*TASK OBJECTIVE*. Update the items from the first line through the line containing "of Datamat’s obligations under the Cooperation", replacing "payment agent" with "paying agent" and leaving everything else unchanged.

*DATASET RECORDS*.
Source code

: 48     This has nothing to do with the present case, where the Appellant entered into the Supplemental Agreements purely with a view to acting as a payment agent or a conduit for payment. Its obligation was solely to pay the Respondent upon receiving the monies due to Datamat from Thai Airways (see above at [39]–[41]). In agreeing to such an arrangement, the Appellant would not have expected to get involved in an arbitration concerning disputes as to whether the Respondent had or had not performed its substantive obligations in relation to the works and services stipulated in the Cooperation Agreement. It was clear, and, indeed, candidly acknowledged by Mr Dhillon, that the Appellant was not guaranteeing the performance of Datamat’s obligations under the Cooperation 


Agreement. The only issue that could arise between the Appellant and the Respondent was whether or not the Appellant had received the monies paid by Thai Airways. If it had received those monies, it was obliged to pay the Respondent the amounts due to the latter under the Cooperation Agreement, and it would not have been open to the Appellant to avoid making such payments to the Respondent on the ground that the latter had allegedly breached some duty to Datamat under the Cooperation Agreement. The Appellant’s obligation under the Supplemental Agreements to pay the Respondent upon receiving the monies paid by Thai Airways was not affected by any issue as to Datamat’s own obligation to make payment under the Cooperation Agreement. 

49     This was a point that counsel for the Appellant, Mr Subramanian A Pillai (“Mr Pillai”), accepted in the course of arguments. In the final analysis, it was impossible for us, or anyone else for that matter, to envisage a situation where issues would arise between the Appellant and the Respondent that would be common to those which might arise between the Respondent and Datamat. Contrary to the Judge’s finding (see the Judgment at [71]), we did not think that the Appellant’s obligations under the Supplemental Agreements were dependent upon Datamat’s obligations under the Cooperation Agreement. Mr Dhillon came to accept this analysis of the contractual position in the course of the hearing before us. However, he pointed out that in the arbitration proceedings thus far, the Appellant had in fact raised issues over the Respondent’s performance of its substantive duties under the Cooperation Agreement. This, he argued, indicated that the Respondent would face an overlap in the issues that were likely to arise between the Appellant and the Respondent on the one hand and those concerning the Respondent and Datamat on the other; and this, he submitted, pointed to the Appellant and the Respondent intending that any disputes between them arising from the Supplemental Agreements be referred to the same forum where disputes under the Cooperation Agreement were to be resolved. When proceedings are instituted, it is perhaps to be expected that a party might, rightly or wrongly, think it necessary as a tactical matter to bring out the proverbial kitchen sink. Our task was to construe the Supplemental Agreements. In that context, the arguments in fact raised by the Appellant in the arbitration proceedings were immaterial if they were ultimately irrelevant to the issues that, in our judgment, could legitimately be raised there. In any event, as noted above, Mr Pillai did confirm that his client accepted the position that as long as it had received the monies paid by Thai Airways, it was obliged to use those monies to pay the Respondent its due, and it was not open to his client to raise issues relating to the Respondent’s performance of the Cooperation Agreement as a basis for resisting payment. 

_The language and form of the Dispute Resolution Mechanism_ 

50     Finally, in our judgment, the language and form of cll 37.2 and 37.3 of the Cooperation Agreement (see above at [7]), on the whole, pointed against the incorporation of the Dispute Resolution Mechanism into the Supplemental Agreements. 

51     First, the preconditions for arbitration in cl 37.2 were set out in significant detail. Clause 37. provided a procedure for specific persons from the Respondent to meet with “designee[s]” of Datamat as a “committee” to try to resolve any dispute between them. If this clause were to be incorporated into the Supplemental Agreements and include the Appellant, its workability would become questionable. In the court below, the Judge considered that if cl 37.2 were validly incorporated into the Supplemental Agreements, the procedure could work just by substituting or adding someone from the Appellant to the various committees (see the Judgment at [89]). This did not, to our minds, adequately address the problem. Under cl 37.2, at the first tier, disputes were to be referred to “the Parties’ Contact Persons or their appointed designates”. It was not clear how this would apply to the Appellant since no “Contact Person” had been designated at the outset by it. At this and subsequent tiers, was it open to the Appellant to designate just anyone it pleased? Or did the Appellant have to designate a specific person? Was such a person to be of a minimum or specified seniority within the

*ANSWER SPACE*.
Source code

: 48     This has nothing to do with the present case, where the Appellant entered into the Supplemental Agreements purely with a view to acting as a paying agent or a conduit for payment. Its obligation was solely to pay the Respondent upon receiving the monies due to Datamat from Thai Airways (see above at [39]–[41]). In agreeing to such an arrangement, the Appellant would not have expected to get involved in an arbitration concerning disputes as to whether the Respondent had or had not performed its substantive obligations in relation to the works and services stipulated in the Cooperation Agreement. It was clear, and, indeed, candidly acknowledged by Mr Dhillon, that the Appellant was not guaranteeing the performance of Datamat’s obligations under the Cooperation 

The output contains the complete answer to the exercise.